Another aspect of communication that comes to life in Vision 2020 is embedded in "lead(ing) the development of sustainable, person-centered models of care across the continuum." As we unpack what is in this element of the vision, "person-centered" jumps out. In order to understand what each person needs in the context of his or her life beyond our four walls, effective communication is essential. Every caregiver across the continuum must have access to information to coordinate care effectively.
Over the next decade, not only will the tools and technologies for communication among and between caregivers expand exponentially, but so will the tools and technologies for each individual as the owner of his or her personal health information.
For example, electronic health records will help eliminate redundancies and transcription errors and reduce costly time delays. But the technology raises a host of communication issues: Will the average person in our care understand what the information means and know what to do next? For that matter, will he or she know how to use the technology? If we step into a role as personal health navigator, can or should we be involved in "interpreting" this information to those in our care? What are the ethical and legal questions posed by this potential role?
Should we look ahead and invest in innovative communication technologies to expand access to care? One example: Mobile health, or "mHealth," is an emerging field within telemedicine that taps into the capabilities of a portable mobile device, such as a cell phone. For example, people with cuts, skin infections, rashes and other flesh wounds document the condition using a camera on their cell phone and e-mail the pictures along with answers to a series of questions to a provider who makes a diagnosis and prescribes an appropriate treatment.4 This approach can be particularly effective for home health providers and for homebound persons in rural settings.
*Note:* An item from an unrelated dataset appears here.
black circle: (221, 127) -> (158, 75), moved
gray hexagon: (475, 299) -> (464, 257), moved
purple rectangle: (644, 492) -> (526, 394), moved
These technologies present many exciting opportunities for us to expand our mission to reach those who are vulnerable and underserved. They also call us to be even more attentive to how we build relationships with those in our care — and challenge us to find ways to maintain the personal, respectful and spiritual connection that has so long been a hallmark of Catholic health ministry.
Our vision for Catholic health ministry over the next decade calls us not only to be open to, but to promote innovation, to collaborate, and to generously share knowledge to improve the health of individuals and communities. How effectively we communicate and how we use available communication technologies will, in part, determine whether or not we are successful in achieving this vision.
ELAINE BAUER, M.A., FACHE, is vice president, strategic initiatives, Catholic Health Association, Washington, D.C.
- Kevin Avruch and Peter Black, "Conflict Resolution in Intercultural Settings: Problems and Prospects," in Conflict Resolution Theory and Practice: Integration and Application, ed. Dennis Sandole and Hugo van der Merwe (Manchester, U.K.: Manchester University Press, 1993).
- Marcelle E. Dupraw and Marya Axner, "Working on Common Cross-cultural Communication Challenges," www.pbs.org/ampu/crosscult.html#FTNT_1
- Ron Strand, "Intergenerational Communication Models," Communication World Magazine, March-April 2008.
- Leslie Tamura, "Physicians Use Photos from Patients' Cell Phones to Deliver 'Mobile Health,'" Washington Post, August 31, 2010.